Алданов не обнаруживает «хвоста», хотя ему не нравится черноволосая, восточной внешности женщина, стоящая на автобусной остановке. Глядя в стекло, он просчитывает овал лица, антропологические особенности среза лба и приходит к выводу, что эта женщина с Северного или с Восточного Кавказа, но никак не из Средней Азии. Наука эта, давно уже не используемая Алдановым, засела в голову настолько прочно, что просчет срабатывает автоматически. А когда-то мучился, помнится, трижды пересдавая зачет по сравнительной антропологии. Бывшему автомеханику это давалось трудно – технарь всегда остается технарем...
Женщина несколько раз смотрит в спину Виктору Егоровичу. Причем смотрит не так, как смотрят простые зеваки. Взгляд задерживается на стариковской спине чуть дольше, чем это необходимо, и он спиной чувствует этот взгляд. Может, конечно, случайность, вызванная настороженностью... Как человек умный, Алданов хорошо представляет себе, до какого психоза, даже до паранойи может довести излишняя настороженность. Подозрительность пробуждает в организме цепную реакцию. Последствием этой реакции может стать любая из существующих «маний»... И сейчас он вполне допускает, что просто взгляд у женщины такой, как говорят, «сглазливый», с дурной энергетикой. Оттого и беспокойство. А может, и другое... Может... Следовательно, оставлять без внимания такой факт нельзя, хотя опасно на нем и зацикливаться.

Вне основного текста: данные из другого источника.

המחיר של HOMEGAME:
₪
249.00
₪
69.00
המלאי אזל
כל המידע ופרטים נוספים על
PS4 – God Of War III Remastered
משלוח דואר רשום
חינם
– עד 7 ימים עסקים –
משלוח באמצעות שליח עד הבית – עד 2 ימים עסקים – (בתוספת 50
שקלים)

Надо снова считать. Это просто.
Время... Позволяет ли время, прошедшее после расправы над бандитами в пригородном домике, вычислить, кто эту расправу произвел, и взять под контроль человека, совершившего сам акт? Поскольку машина, подвозившая Алданова, тряслась и грозилась развалиться на ходу, скорость женщина-водитель держала соответствующую. На хорошей дороге за городом не обгоняли их только пешеходы и слабосильные велосипедисты-мальчишки. А в городе вообще обгон проблематичен. Движение по улице напоминает медленный, в начальной стадии, ледоход на реке. Та же бессистемность, ограниченная руслом-улицей. Следовательно, кто-то мог приехать в загородный дом сразу после «прощания», произведенного гостем. Приехать на приличной машине. Этот кто-то мог знать, кого должны привезти погибшие. Сделал вывод, сел в машину и погнал в Москву. Более того... Этот «кто-то» по дороге позвонил кому следует, кто располагает необходимым для проведения ответной акции. И механизм ситуации заработал...
Возможен такой вариант?
Вполне возможен. И женщина на остановке – вариант наилучший. Контролирует подход с одной стороны. Кто-то, может быть, тоже женщина, контролирует другой подход. Женщину заподозришь в последнюю очередь...
* * *
Стоп-стоп-стоп... Но чтобы дожидаться его, чтобы пустить по следу соглядатаев, они должны иметь его фотографию!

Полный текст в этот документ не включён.